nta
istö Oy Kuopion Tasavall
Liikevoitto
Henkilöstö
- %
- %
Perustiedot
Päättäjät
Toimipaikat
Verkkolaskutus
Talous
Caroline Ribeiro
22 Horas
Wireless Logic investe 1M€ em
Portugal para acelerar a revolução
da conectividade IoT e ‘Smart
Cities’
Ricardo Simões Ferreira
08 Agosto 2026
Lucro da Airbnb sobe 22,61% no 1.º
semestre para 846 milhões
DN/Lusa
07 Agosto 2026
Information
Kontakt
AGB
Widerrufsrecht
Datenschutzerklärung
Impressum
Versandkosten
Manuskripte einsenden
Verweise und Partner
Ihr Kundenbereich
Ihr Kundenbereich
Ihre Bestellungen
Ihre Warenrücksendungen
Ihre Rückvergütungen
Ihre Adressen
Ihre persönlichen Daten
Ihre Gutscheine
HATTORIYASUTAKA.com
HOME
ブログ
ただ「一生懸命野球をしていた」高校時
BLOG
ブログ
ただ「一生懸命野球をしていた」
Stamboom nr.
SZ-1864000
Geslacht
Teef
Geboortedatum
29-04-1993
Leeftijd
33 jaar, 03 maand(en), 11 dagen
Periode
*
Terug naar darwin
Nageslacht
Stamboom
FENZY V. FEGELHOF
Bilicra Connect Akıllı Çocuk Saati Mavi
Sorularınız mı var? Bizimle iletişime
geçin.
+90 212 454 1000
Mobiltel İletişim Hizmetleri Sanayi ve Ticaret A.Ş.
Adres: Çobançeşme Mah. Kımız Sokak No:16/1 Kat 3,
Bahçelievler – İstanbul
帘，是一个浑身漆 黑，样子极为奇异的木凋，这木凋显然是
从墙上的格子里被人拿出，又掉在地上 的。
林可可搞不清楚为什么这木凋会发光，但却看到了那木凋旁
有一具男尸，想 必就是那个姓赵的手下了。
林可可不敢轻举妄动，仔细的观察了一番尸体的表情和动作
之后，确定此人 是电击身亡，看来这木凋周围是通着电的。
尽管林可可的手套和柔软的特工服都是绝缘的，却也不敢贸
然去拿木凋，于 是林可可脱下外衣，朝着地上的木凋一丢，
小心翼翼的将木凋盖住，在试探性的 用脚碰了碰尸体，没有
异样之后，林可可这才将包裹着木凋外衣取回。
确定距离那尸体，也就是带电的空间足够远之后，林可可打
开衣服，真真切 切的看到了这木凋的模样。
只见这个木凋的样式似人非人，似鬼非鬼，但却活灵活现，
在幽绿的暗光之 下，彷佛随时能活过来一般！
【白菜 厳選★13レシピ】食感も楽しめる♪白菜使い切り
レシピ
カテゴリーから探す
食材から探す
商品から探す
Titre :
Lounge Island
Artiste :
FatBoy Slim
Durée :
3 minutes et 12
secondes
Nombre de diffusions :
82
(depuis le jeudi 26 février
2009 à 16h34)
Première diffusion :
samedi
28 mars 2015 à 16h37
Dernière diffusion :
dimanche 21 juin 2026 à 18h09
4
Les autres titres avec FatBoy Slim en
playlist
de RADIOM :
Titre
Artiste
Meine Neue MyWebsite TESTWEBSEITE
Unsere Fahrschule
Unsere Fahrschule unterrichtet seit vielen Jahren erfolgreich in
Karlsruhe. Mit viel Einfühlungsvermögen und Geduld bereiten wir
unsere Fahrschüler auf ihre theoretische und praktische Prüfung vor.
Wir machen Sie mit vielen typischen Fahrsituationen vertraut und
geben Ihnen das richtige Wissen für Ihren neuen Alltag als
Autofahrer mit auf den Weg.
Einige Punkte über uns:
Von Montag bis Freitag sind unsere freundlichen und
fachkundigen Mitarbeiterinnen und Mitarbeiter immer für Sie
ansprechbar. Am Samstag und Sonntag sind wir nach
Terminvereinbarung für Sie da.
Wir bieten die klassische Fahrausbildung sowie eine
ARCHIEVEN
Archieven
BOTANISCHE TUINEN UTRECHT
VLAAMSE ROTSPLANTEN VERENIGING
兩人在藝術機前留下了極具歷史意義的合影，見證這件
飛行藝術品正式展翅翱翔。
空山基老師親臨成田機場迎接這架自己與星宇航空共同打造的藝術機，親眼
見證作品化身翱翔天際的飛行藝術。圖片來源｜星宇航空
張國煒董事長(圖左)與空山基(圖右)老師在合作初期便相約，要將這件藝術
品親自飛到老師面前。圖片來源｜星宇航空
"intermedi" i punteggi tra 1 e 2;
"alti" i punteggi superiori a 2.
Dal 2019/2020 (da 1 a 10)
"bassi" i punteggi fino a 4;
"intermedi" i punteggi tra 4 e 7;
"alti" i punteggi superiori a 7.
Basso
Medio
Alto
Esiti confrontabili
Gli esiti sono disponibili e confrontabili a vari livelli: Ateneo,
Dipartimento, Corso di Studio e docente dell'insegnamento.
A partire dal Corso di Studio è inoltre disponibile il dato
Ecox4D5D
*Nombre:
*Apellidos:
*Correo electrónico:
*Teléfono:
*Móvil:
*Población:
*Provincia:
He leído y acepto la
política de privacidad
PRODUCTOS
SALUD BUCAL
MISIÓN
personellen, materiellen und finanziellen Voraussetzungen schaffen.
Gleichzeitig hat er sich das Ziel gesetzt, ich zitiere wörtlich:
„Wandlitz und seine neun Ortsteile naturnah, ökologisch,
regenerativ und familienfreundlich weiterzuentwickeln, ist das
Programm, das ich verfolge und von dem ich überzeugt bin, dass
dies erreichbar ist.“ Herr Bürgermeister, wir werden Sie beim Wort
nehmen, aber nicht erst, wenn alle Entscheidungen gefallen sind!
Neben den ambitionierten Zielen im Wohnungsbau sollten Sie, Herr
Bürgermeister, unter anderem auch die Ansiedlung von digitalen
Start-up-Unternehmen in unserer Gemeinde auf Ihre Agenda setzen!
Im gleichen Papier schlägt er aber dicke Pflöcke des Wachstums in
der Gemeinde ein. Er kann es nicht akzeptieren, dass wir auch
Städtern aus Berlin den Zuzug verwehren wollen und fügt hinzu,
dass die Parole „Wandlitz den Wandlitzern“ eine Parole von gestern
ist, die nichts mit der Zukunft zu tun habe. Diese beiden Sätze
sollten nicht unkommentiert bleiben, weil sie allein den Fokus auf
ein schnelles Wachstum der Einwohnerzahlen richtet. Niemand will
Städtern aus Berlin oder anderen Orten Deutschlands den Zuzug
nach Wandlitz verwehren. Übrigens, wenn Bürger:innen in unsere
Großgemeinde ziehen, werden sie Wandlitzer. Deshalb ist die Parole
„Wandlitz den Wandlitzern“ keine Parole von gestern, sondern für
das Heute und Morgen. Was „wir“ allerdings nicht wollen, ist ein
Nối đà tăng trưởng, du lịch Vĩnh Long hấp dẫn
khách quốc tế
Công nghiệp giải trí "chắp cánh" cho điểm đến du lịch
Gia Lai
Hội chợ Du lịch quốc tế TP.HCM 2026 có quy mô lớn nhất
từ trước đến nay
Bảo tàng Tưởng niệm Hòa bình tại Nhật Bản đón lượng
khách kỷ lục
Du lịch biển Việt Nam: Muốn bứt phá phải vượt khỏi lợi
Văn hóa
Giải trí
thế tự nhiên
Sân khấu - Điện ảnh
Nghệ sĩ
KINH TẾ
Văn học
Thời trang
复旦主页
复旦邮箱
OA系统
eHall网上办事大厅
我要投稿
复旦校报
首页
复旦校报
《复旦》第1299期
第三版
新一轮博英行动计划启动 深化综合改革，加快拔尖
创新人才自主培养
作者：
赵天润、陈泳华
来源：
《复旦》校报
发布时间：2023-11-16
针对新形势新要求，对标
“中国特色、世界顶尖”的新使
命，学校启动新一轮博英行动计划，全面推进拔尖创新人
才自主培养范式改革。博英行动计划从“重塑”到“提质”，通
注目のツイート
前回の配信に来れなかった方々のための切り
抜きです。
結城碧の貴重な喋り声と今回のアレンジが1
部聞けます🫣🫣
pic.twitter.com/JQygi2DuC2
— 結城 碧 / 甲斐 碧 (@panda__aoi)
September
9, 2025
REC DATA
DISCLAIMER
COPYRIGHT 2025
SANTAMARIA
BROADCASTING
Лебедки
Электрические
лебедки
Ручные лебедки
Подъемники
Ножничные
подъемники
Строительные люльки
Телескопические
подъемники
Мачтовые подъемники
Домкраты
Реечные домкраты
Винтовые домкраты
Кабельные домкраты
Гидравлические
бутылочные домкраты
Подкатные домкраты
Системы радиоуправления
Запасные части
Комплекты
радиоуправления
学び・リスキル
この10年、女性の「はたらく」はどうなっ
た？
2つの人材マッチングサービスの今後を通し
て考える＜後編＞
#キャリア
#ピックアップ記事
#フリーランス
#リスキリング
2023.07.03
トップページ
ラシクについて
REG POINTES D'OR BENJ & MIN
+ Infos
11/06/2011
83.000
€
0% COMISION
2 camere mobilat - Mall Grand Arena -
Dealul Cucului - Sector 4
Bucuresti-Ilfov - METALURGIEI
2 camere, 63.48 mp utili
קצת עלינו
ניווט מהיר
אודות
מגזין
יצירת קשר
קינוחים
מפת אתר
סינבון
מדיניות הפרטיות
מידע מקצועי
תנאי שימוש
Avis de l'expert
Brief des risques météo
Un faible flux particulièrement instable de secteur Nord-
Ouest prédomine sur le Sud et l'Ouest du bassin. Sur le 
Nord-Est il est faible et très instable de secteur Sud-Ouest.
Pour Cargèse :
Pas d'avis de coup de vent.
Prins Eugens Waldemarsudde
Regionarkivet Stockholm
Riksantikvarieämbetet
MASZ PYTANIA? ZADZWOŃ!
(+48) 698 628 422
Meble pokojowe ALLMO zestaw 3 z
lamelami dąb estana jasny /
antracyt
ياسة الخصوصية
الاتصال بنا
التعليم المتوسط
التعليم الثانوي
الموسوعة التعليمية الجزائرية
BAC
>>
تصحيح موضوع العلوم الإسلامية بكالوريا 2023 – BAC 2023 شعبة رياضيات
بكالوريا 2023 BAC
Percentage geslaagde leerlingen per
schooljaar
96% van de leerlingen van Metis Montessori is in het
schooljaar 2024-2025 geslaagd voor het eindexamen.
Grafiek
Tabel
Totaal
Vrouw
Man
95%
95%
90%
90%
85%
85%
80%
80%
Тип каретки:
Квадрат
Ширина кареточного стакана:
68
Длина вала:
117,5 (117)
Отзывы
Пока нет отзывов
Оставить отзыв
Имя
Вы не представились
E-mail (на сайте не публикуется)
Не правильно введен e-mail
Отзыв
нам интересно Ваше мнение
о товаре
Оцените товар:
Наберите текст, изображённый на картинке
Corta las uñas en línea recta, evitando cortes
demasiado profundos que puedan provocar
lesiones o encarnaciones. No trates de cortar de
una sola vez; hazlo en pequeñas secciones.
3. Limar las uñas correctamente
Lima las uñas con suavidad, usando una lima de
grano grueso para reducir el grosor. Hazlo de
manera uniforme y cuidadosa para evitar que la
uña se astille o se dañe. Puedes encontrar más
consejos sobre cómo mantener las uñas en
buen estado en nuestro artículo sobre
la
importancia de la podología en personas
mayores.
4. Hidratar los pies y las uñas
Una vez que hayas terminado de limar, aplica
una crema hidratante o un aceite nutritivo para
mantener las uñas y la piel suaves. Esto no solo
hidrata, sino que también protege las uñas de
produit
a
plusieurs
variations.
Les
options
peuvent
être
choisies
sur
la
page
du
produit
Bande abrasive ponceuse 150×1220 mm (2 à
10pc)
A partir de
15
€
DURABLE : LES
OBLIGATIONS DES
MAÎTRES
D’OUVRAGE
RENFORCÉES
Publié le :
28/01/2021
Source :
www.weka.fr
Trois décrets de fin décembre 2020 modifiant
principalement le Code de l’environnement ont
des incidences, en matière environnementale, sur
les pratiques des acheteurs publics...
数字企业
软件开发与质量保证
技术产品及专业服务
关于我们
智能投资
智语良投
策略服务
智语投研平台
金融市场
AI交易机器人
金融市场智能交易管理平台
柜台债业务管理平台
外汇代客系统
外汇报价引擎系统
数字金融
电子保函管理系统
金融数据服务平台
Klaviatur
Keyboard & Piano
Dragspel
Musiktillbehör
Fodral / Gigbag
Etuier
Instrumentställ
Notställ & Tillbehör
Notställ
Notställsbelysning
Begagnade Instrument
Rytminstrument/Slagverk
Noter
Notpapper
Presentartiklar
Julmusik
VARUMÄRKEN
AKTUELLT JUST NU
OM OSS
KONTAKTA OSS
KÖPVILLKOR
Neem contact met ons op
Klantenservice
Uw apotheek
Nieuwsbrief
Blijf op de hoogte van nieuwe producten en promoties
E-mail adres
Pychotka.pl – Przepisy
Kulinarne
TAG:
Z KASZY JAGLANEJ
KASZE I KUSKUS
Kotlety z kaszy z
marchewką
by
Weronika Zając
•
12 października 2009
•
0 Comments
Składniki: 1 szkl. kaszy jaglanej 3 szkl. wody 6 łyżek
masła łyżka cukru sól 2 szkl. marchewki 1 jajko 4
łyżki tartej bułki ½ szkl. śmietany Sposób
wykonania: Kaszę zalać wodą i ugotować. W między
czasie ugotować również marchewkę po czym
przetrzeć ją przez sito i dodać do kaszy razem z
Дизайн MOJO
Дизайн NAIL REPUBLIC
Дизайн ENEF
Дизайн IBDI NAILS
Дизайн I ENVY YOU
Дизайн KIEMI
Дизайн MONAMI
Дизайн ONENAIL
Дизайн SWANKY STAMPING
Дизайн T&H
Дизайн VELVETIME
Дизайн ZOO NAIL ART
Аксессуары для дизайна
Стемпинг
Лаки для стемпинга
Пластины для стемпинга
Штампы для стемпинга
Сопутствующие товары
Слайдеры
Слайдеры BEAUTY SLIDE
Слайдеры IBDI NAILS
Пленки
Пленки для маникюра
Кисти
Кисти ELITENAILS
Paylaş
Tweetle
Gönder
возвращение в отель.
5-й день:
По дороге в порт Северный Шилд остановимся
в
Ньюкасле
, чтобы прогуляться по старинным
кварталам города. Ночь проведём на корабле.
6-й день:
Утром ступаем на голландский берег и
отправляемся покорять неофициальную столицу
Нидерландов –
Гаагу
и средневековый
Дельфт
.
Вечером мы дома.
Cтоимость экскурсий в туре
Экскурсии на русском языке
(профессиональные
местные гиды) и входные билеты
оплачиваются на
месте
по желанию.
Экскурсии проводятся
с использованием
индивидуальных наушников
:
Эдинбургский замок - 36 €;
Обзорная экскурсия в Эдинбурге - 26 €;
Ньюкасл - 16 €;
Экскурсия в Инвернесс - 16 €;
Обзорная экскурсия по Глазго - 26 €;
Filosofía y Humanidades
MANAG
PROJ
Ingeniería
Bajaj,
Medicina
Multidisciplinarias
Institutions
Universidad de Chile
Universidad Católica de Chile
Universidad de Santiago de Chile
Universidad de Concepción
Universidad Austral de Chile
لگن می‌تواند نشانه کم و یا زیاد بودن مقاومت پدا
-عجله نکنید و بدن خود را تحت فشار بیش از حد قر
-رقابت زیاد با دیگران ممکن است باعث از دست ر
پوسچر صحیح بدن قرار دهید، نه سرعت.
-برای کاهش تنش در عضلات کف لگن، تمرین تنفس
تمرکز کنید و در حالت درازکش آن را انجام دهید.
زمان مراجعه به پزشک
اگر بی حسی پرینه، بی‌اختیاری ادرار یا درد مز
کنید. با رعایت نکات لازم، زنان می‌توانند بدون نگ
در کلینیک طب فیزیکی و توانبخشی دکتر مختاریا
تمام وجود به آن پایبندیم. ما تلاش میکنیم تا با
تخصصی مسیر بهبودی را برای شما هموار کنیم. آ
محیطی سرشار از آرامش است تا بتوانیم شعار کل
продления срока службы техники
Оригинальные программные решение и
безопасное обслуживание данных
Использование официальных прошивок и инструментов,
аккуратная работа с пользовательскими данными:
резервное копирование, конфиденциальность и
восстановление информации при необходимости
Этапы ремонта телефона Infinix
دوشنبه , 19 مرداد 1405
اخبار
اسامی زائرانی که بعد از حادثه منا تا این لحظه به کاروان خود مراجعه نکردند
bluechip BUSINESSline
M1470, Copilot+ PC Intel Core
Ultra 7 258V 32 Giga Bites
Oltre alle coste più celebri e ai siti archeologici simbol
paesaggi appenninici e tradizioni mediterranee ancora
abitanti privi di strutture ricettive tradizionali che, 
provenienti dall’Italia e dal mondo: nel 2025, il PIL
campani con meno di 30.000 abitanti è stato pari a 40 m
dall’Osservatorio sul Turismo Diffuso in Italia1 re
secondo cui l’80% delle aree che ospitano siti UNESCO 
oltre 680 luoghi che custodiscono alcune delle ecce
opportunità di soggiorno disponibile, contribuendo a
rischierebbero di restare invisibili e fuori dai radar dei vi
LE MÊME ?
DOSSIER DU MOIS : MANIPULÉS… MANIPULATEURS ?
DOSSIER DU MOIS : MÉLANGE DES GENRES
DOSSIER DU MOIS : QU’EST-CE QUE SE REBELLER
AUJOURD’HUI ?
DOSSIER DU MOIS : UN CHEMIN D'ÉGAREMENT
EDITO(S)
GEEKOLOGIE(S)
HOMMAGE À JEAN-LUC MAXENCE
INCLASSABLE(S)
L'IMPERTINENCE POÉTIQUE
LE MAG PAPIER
* * *
## Directive
Write out again, with no changes, the part of the material above that runs from its first line through the line containing "Mobiltel İletişim Hizmetleri", both included.

## Answer to the problem
nta
istö Oy Kuopion Tasavall
Liikevoitto
Henkilöstö
- %
- %
Perustiedot
Päättäjät
Toimipaikat
Verkkolaskutus
Talous
Caroline Ribeiro
22 Horas
Wireless Logic investe 1M€ em
Portugal para acelerar a revolução
da conectividade IoT e ‘Smart
Cities’
Ricardo Simões Ferreira
08 Agosto 2026
Lucro da Airbnb sobe 22,61% no 1.º
semestre para 846 milhões
DN/Lusa
07 Agosto 2026
Information
Kontakt
AGB
Widerrufsrecht
Datenschutzerklärung
Impressum
Versandkosten
Manuskripte einsenden
Verweise und Partner
Ihr Kundenbereich
Ihr Kundenbereich
Ihre Bestellungen
Ihre Warenrücksendungen
Ihre Rückvergütungen
Ihre Adressen
Ihre persönlichen Daten
Ihre Gutscheine
HATTORIYASUTAKA.com
HOME
ブログ
ただ「一生懸命野球をしていた」高校時
BLOG
ブログ
ただ「一生懸命野球をしていた」
Stamboom nr.
SZ-1864000
Geslacht
Teef
Geboortedatum
29-04-1993
Leeftijd
33 jaar, 03 maand(en), 11 dagen
Periode
*
Terug naar darwin
Nageslacht
Stamboom
FENZY V. FEGELHOF
Bilicra Connect Akıllı Çocuk Saati Mavi
Sorularınız mı var? Bizimle iletişime
geçin.
+90 212 454 1000
Mobiltel İletişim Hizmetleri Sanayi ve Ticaret A.Ş.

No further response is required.